Sebetulnya bukan cuma besi tua. Banyak orang Madura yang juga menekuni usaha penjualan kayu-kayu bekas dan barang-barang rongsokan lainnya. Di sepanjang pinggir Jalan Tol Lingkar Luar Jakarta ruas Kembangan, Jakarta Barat, atau sepanjang Jalan I Gusti Ngurah Rai, Klender, Jakarta Timur, misalnya. Di sana banyak orang Madura yang menjual aneka bahan bekas, seperti drum bekas bahan kimia, tong bekas wadah cat, jeriken, dan wadah-wadah plastik lainnya.
“Kayu-kayu bekas packing mesin-mesin berat itu paling banyak dicari orang karena kualitas pasti bagus,” kata Mas Soleh, 58 tahun, pedagang kayu bekas di Klender. Selain kayu bekas packing, ia banyak menjual kayu dari bongkaran rumah. Khusus pada kayu bekas packing biasanya terdapat paku-paku baja berbagai ukuran, yang bisa dijual lagi ke pabrik peleburan.
Dari puluhan kios besi tua dan kayu bekas di Klender, sebagian pedagang ada yang mengolahnya kembali menjadi meja-kursi atau rak untuk di dapur. Sedangkan besi dan pelat bekas ada yang dibuat rak display untuk di toko-toko. “Kami sudah ada pemesannya. Ini cuma sebagian yang dijual di sini,” ujar Yahya, 37 tahun, pedagang barang bekas di Klender.
Menurut Ketua Umum Ikatan Keluarga Madura Muhammad Rawi, awalnya orang Madura banyak bermukim di Tanah Abang, Jakarta Pusat, lalu ke Tanjung Priok, Jakarta Utara. Tapi, dalam beberapa tahun terakhir, komunitas orang Madura paling banyak bermukim di kawasan Jakarta Timur seiring dengan terus tumbuhnya kawasan industri.
“Tanah Abang itu wilayahnya tukang sate, sedangkan Tanjung Priok biasanya para pedagang pelabuhan. Pasar Ular (di Plumpang, Jakarta Utara) itu cikal-bakalnya Madura. Terus ada Pasar Mambo (Tanjung Priok) tempat barang-barang antik dari Cina,” ujar Rawi.
Orang-orang Madura di Jakarta membentuk banyak organisasi. Ada Ikatan Masyarakat Madura, yang biasanya beranggotakan tukang sate serta tukang besi dan barang rongsokan. Ada juga kelompok Rampak Naong untuk kalangan pejabat dan Potre Koneng untuk pedagang ikan.
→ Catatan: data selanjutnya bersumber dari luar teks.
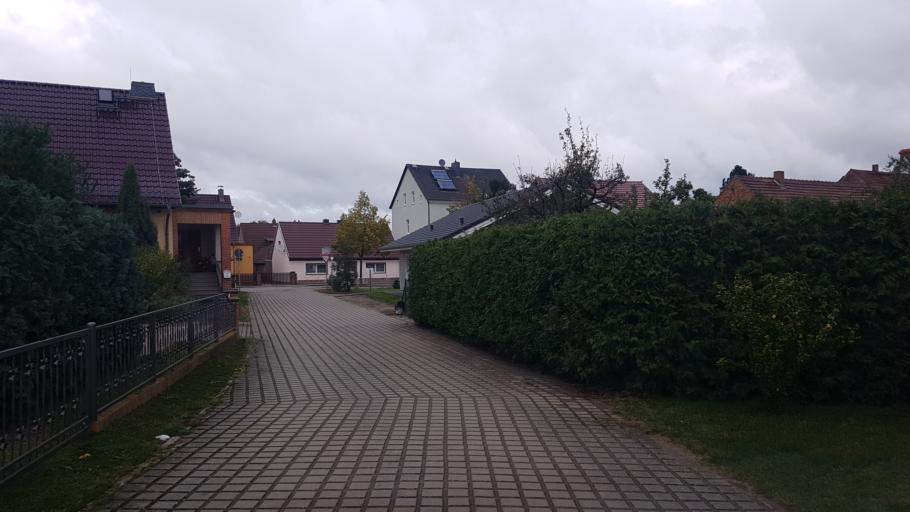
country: DE
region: Brandenburg
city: Altdobern
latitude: 51.6477
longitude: 14.0275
Rawi sendiri mengaku hijrah ke Jakarta saat masih belia pada awal 1970-an. Dengan hanya berbekal ijazah sekolah dasar, ia bekerja serabutan. Menjadi pengepul limbah di belakang kantor Astra, Bintang Tujuh, dan Krama Yudha pernah dilakoninya, selain menjadi pedagang sate. Tapi kehidupannya mulai mekar ketika ia menjadi tukang parkir di kampus Jayabaya pada 1978-1984. “Di antara mahasiswa itu, ada saja yang bolos. Buku-bukunya dititipkan ke saya dan saya baca-baca saat senggang,” Rawi mengenang.
Lelaki kelahiran Sumuragung, Bangkalan, itu kemudian menjalin hubungan simbiosis dengan para pedagang keliling agar mangkal di pinggiran kampus. Tapi Rawi melarang para penjual bakso, nasi goreng, gado-gado, dan aneka jajanan lainnya menyiapkan air minum. “Dari Senin sampai Jumat saya bisa jual 700 kerat minuman botol,” ujarnya tersenyum bangga
Keuntungan dari monopoli penjualan minuman membuat pundi-pundi Rawi menumpuk cepat. Pembawaannya yang supel membuat dia tetap disenangi para pedagang hingga kemudian ditunjuk sebagai ketua pedagang kaki lima se-Jakarta Pusat. Seiring dengan itu, jaringan pertemanannya kian luas. Rawi pun mulai merambah bisnis jual-beli besi bekas.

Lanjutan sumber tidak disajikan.